Рейхссоветник хотел грубо обрезать его, сказать, что здесь не партийный банкет, но кто-то из женщин толкнул его ногой, и он молча выпил. После этого гости вскоре ушли.
Она сразу же подошла к кровати и легла, а он ходил по комнате и взволнованно говорил:
— Вот кретин, вот шут, красный удав, а?!
Она ответила ему уже сонно, лениво:
— Все эти речи делают тебе честь, господин рейхссоветник, но после них тебе уж не удастся спасти от петли ни одного красного.
Он даже фыркнул от неожиданности и негодования.
— А кто тебе сказал, что я их собираюсь спасать от петли? Я хочу их судить, и все.
— А мы же сегодня говорили, что ты именно не хочешь их судить, — напомнила она сонно и повернулась на бок.

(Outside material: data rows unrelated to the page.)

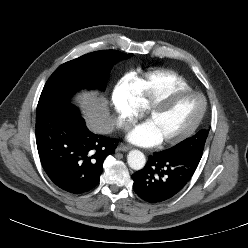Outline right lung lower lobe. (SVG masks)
Instances as JSON below:
<instances>
[{"instance_id":"obj_1","label":"right lung lower lobe","mask_w":248,"mask_h":248,"mask_svg":"<svg viewBox=\"0 0 248 248\" xmlns=\"http://www.w3.org/2000/svg\"><path fill=\"white\" fill-rule=\"evenodd\" d=\"M118 139L90 132L69 102L38 103L36 143L41 164L62 190L80 194L100 180L103 162L114 154Z\"/></svg>"}]
</instances>
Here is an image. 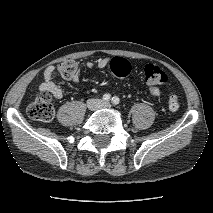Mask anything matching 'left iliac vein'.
Masks as SVG:
<instances>
[{
	"label": "left iliac vein",
	"instance_id": "left-iliac-vein-1",
	"mask_svg": "<svg viewBox=\"0 0 213 213\" xmlns=\"http://www.w3.org/2000/svg\"><path fill=\"white\" fill-rule=\"evenodd\" d=\"M102 107H106V108H108V107H110V104H109V103H107V102H104V103L102 104Z\"/></svg>",
	"mask_w": 213,
	"mask_h": 213
}]
</instances>
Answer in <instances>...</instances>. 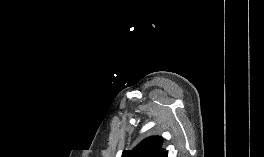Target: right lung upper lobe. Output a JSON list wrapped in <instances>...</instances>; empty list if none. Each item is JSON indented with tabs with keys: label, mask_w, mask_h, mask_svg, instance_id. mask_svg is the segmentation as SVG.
Masks as SVG:
<instances>
[{
	"label": "right lung upper lobe",
	"mask_w": 264,
	"mask_h": 157,
	"mask_svg": "<svg viewBox=\"0 0 264 157\" xmlns=\"http://www.w3.org/2000/svg\"><path fill=\"white\" fill-rule=\"evenodd\" d=\"M163 139L151 136L144 139L132 150H124L121 157H168L161 148Z\"/></svg>",
	"instance_id": "right-lung-upper-lobe-1"
}]
</instances>
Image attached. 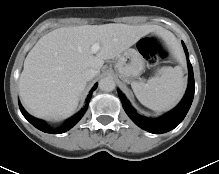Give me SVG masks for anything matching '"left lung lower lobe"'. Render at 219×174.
<instances>
[{
	"mask_svg": "<svg viewBox=\"0 0 219 174\" xmlns=\"http://www.w3.org/2000/svg\"><path fill=\"white\" fill-rule=\"evenodd\" d=\"M183 47L187 56V63L189 69V84L186 94L180 104L173 109L168 114L160 117L157 121H152L147 117H143L135 111V109L130 105L129 101L126 99L124 94L121 91H118L119 97L123 103L124 110L128 114V116L133 120L135 124H137L140 128L154 133L161 134L168 132L178 126L182 120L185 118L194 97V75L193 68L189 61V54L185 44L183 43Z\"/></svg>",
	"mask_w": 219,
	"mask_h": 174,
	"instance_id": "obj_1",
	"label": "left lung lower lobe"
}]
</instances>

...Казнили не трех и не шестерых, а всех пятнадцать, и он ходил смотреть. Оказывается, экзекуция происходила не в помещении тюрьмы, а в особом корпусе во дворе. Там находились четыре камеры и большой зал. Когда он вошел в него вместе с прокурором и взглянул на голые стены, ему сразу стало пусто, одиноко и мерзко. Все помещение было облицовано белыми фарфоровыми плитками и тускло блестело. Пол цементный, окон нет, и вообще весь этот зал напоминал что-то очень обыкновенное, но страшноватое, нечто вроде газоубежища, морга или общественного писсуара, в котором на ночь забыли погасить электричество. В углу стоял небольшой квадратный голый столик. Часть комнаты вдоль была завешена серой холщовой занавеской. Она не доставала до потолка и ходила по проволоке. Над ней горела особо яркая лампочка. Когда они вошли — он, прокурор, начальник тюрьмы, — с лавки, стоящей около стены, поднялись несколько человек в черной тюремной форме. «Сидите, сидите», — сказал прокурор скороговоркой и повернулся к начальнику тюрьмы. Тот слегка кивнул головой, и сейчас же кто-то вышел в коридор, и там приглушенно хлопнула дверь, напевно и хрупко звякнул замок, послышались шаги нескольких ног, и в комнату вошел первый из осужденных. Рейхссоветник смотрел на него во все глаза. Это был совсем не тот человек. На суде он был подтянутый, нестерпимо высокопарный и неспокойный. Он поминутно вскакивал со скамьи, и двое дюжих полицейских еле-еле снова притискивали его к месту. И последнего слова его тоже пришлось лишить, хотя, к великому удовольствию рейхссоветника, он все-таки успел упомянуть коричневого удава, который душил мир. Теперь заключенный был тих и умиротворен. Он шел обычным шагом, и не видно было, чтоб он сознавал, что они последние. На нем были черные бумажные штаны, куртка, туфли. Все новое. Волосы сбриты, руки сзади в наручниках. Полицейские довели осужденного до середины помещения и остановили перед прокурором. Прокурор стоял и смотрел на него с той молчаливой благожелательностью и даже сочувствием, которое обретают судьи и прокуроры, когда передают осужденного в руки палача.